= Eino Pentti =

American long-distance runner

Eino Iisakki Walter Pentti (October 18, 1906 – January 24, 1993) was an American long-distance runner. He represented the United States in the 10,000 meters at the 1932 and 1936 Summer Olympics.

Pentti placed second in the 10,000 meters at the 1932 United States Olympic Trials, qualifying for the 1932 Summer Olympics in Los Angeles; at the Olympics he failed to finish, due to being sick with fever, as did the two other Americans. He captured his first Amateur Athletic Union (AAU) championship title in the 10,000 meters in 1934; he won the championship again in 1937 and 1938. At the 1936 Olympic Trials Pentti placed second a hundred yards behind Don Lash, who set a new American record of 31:06.9. He qualified for the 1936 Summer Olympics in Berlin, where he placed 16th. In 1938 he returned to Berlin for the Germany - USA games and this time won the 10,000 meters race.
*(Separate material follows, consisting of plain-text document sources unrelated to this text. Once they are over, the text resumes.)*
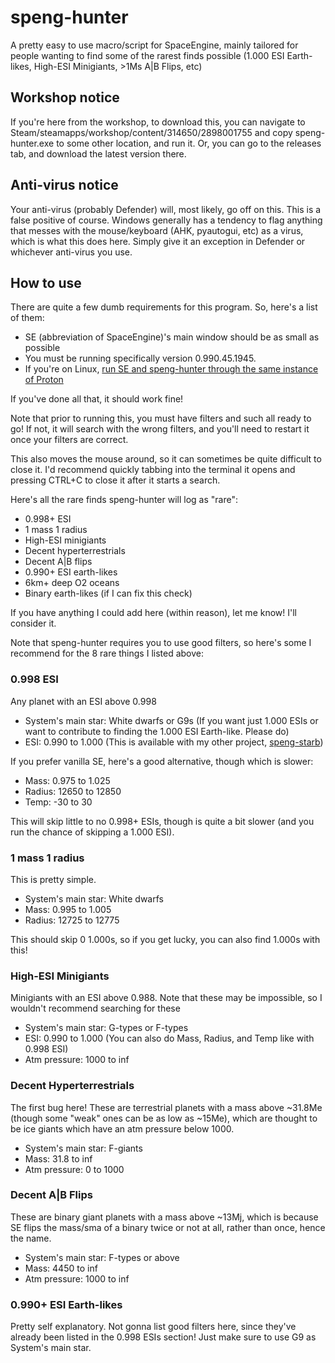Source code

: # speng-hunter

A pretty easy to use macro/script for SpaceEngine, mainly tailored for people wanting to find some of the rarest finds possible (1.000 ESI Earth-likes, High-ESI Minigiants, >1Ms A|B Flips, etc)

## Workshop notice

If you're here from the workshop, to download this, you can navigate to Steam/steamapps/workshop/content/314650/2898001755 and copy speng-hunter.exe to some other location, and run it. Or, you can go to the releases tab, and download the latest version there.

## Anti-virus notice

Your anti-virus (probably Defender) will, most likely, go off on this. This is a false positive of course. Windows generally has a tendency to flag anything that messes with the mouse/keyboard (AHK, pyautogui, etc) as a virus, which is what this does here. Simply give it an exception in Defender or whichever anti-virus you use.

## How to use

There are quite a few dumb requirements for this program. So, here's a list of them:

* SE (abbreviation of SpaceEngine)'s main window should be as small as possible
* You must be running specifically version 0.990.45.1945.
* If you're on Linux, [run SE and speng-hunter through the same instance of Proton](https://gist.github.com/michaelbutler/f364276f4030c5f449252f2c4d960bd2)

If you've done all that, it should work fine!

Note that prior to running this, you must have filters and such all ready to go! If not, it will search with the wrong filters, and you'll need to restart it once your filters are correct.

This also moves the mouse around, so it can sometimes be quite difficult to close it. I'd recommend quickly tabbing into the terminal it opens and pressing CTRL+C to close it after it starts a search.

Here's all the rare finds speng-hunter will log as "rare":

* 0.998+ ESI
* 1 mass 1 radius
* High-ESI minigiants
* Decent hyperterrestrials
* Decent A|B flips
* 0.990+ ESI earth-likes
* 6km+ deep O2 oceans
* Binary earth-likes (if I can fix this check)

If you have anything I could add here (within reason), let me know! I'll consider it.

Note that speng-hunter requires you to use good filters, so here's some I recommend for the 8 rare things I listed above:

### 0.998 ESI

Any planet with an ESI above 0.998

* System's main star: White dwarfs or G9s (If you want just 1.000 ESIs or want to contribute to finding the 1.000 ESI Earth-like. Please do)
* ESI: 0.990 to 1.000 (This is available with my other project, [speng-starb](https://github.com/Centri3/speng-starb))

If you prefer vanilla SE, here's a good alternative, though which is slower:

* Mass: 0.975 to 1.025
* Radius: 12650 to 12850
* Temp: -30 to 30

This will skip little to no 0.998+ ESIs, though is quite a bit slower (and you run the chance of skipping a 1.000 ESI).

### 1 mass 1 radius

This is pretty simple.

* System's main star: White dwarfs
* Mass: 0.995 to 1.005
* Radius: 12725 to 12775

This should skip 0 1.000s, so if you get lucky, you can also find 1.000s with this!

### High-ESI Minigiants

Minigiants with an ESI above 0.988. Note that these may be impossible, so I wouldn't recommend searching for these

* System's main star: G-types or F-types
* ESI: 0.990 to 1.000 (You can also do Mass, Radius, and Temp like with 0.998 ESI)
* Atm pressure: 1000 to inf

### Decent Hyperterrestrials

The first bug here! These are terrestrial planets with a mass above ~31.8Me (though some "weak" ones can be as low as ~15Me), which are thought to be ice giants which have an atm pressure below 1000.

* System's main star: F-giants
* Mass: 31.8 to inf
* Atm pressure: 0 to 1000

### Decent A|B Flips

These are binary giant planets with a mass above ~13Mj, which is because SE flips the mass/sma of a binary twice or not at all, rather than once, hence the name.

* System's main star: F-types or above
* Mass: 4450 to inf
* Atm pressure: 1000 to inf

### 0.990+ ESI Earth-likes

Pretty self explanatory. Not gonna list good filters here, since they've already been listed in the 0.998 ESIs section! Just make sure to use G9 as System's main star.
Pentti set his personal best for 10,000 meters, 30:54.6, in Helsinki on September 17, 1938; the time broke Lash's American best.

Eino Pentti's life was colorful and filled with sports. He was born in Detroit to Finnish emigrants, and had dual citizenship of both the US and Finland. He was schooled in Finland and that's where his love of long-distance running was cultivated, running for Tampereen Pyrintö sports club. At age 24, he returned to the US to stay. He quickly gained recognition as a long-distance runner. Besides being a well known Olympic Athlete, Eino Pentti was also a military man, and put his cross country skiing skills learned as a child in Finland to good use training U.S. Army recruits to cross country ski. He also became a licensed physiotherapist and worked as a well respected massage therapist in New York, mostly with the New York Athletic Club. His celebrity clientele including such famous actors as Marlon Brando, Burt Lancaster, Frank Sinatra and Al Pacino.